Segment Start: Source data

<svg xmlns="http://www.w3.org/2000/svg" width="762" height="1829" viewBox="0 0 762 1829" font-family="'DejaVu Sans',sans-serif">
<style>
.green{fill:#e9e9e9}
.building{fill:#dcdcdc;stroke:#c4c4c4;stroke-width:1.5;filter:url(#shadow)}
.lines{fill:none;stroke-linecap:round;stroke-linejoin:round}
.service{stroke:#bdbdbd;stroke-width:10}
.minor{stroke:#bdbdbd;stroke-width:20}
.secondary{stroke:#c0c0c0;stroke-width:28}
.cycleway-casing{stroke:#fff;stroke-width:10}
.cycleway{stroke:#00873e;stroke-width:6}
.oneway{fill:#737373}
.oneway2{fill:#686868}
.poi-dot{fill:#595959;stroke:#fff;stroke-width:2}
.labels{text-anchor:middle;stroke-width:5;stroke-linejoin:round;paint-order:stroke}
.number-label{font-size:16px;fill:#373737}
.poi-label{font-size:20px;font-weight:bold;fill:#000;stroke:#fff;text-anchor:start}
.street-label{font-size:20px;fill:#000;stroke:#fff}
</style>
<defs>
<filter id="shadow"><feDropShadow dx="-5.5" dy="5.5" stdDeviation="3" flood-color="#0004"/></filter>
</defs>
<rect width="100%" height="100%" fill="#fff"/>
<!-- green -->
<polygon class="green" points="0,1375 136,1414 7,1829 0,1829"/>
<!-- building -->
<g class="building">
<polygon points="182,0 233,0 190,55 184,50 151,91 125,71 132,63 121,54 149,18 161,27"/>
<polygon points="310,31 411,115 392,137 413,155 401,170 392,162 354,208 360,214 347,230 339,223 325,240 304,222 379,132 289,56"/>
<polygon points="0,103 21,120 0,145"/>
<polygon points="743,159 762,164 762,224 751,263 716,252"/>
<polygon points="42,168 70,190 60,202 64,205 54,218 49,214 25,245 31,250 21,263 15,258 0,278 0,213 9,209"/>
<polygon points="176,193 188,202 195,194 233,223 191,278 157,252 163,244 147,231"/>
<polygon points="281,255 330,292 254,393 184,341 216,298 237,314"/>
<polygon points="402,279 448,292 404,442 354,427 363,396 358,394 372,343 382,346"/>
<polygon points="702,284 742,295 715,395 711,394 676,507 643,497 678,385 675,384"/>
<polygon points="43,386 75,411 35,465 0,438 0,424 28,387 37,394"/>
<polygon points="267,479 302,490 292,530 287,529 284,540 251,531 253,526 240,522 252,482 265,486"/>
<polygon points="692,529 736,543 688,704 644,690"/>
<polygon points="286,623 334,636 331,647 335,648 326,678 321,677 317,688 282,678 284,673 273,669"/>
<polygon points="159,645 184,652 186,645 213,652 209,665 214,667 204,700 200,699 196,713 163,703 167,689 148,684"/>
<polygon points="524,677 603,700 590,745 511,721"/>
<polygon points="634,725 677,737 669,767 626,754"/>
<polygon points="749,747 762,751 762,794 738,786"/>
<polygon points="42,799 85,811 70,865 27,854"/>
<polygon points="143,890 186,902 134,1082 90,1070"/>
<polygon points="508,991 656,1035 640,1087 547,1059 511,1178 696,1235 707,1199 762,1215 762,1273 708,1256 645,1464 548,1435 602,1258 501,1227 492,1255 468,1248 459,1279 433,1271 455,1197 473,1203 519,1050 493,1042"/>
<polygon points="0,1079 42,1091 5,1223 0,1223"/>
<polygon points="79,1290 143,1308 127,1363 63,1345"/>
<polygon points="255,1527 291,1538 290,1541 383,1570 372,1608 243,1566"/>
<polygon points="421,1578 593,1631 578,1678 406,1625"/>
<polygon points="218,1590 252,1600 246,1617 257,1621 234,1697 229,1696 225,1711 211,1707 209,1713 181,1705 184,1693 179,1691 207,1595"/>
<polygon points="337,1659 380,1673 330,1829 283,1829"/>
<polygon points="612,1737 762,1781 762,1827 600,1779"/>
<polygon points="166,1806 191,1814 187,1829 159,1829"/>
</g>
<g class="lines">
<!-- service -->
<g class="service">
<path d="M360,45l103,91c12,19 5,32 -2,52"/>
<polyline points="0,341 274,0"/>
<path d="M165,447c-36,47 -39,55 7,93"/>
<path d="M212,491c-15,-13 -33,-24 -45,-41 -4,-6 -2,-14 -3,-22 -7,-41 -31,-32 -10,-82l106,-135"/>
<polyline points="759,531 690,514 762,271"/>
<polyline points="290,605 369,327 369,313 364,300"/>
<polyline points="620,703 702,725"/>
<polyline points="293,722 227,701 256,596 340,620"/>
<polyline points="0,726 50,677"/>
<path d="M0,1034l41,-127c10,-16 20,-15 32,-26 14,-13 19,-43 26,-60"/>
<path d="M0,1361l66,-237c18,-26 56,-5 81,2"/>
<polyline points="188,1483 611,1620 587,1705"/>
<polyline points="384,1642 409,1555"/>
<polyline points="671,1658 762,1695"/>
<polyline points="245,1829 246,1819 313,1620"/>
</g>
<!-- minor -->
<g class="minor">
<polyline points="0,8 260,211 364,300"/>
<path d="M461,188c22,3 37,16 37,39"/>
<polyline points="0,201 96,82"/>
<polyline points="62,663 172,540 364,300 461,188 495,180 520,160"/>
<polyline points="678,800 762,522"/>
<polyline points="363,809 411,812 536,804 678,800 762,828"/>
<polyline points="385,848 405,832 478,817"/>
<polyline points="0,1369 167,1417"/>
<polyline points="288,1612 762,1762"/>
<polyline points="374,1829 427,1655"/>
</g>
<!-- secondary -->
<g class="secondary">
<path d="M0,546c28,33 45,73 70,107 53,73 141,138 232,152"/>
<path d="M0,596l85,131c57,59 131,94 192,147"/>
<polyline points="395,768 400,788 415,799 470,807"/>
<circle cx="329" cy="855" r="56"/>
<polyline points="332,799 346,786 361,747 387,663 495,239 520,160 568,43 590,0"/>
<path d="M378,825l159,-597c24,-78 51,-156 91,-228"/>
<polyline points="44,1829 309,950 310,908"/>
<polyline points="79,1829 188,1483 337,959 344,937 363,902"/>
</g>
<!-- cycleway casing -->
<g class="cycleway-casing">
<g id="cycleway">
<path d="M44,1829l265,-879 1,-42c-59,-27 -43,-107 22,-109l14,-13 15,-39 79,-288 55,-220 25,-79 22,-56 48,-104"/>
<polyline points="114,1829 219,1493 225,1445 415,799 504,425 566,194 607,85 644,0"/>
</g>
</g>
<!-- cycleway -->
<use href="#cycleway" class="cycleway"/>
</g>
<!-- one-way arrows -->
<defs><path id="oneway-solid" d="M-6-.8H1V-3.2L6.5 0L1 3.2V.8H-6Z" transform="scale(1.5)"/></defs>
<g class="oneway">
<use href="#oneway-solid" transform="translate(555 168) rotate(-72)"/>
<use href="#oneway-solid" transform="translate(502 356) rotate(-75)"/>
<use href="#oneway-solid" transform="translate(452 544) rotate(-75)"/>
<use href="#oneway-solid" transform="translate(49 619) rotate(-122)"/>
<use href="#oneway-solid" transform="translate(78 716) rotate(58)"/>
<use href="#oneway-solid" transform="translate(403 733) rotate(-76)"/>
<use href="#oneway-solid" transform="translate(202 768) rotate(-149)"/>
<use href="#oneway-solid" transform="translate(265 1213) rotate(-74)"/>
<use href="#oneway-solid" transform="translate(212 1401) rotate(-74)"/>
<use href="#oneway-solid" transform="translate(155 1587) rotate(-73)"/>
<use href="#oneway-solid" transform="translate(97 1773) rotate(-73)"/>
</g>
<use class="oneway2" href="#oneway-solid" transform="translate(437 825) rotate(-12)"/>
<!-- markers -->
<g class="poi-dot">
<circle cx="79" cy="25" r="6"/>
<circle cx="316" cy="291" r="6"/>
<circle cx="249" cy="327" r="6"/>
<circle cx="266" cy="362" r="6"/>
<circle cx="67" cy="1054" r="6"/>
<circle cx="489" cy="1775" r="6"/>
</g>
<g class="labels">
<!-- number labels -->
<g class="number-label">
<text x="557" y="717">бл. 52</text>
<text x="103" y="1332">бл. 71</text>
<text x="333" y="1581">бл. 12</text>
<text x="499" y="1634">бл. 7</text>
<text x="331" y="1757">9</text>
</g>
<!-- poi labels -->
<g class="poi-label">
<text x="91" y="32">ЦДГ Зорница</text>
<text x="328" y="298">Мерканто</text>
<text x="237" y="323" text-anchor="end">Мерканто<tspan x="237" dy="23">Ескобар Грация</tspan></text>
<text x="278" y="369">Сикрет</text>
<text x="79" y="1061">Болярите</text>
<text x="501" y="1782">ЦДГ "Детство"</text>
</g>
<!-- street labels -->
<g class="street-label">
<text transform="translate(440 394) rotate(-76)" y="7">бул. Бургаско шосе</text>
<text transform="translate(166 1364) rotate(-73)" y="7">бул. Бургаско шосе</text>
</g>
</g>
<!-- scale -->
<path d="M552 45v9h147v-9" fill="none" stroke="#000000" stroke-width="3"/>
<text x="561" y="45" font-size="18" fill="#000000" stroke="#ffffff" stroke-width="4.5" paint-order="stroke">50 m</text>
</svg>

Segment End: Source data

**Description of the task**
Show every line in the records above that contains the word "lines".

**Solution to the exercise**
.lines{fill:none;stroke-linecap:round;stroke-linejoin:round}
<g class="lines">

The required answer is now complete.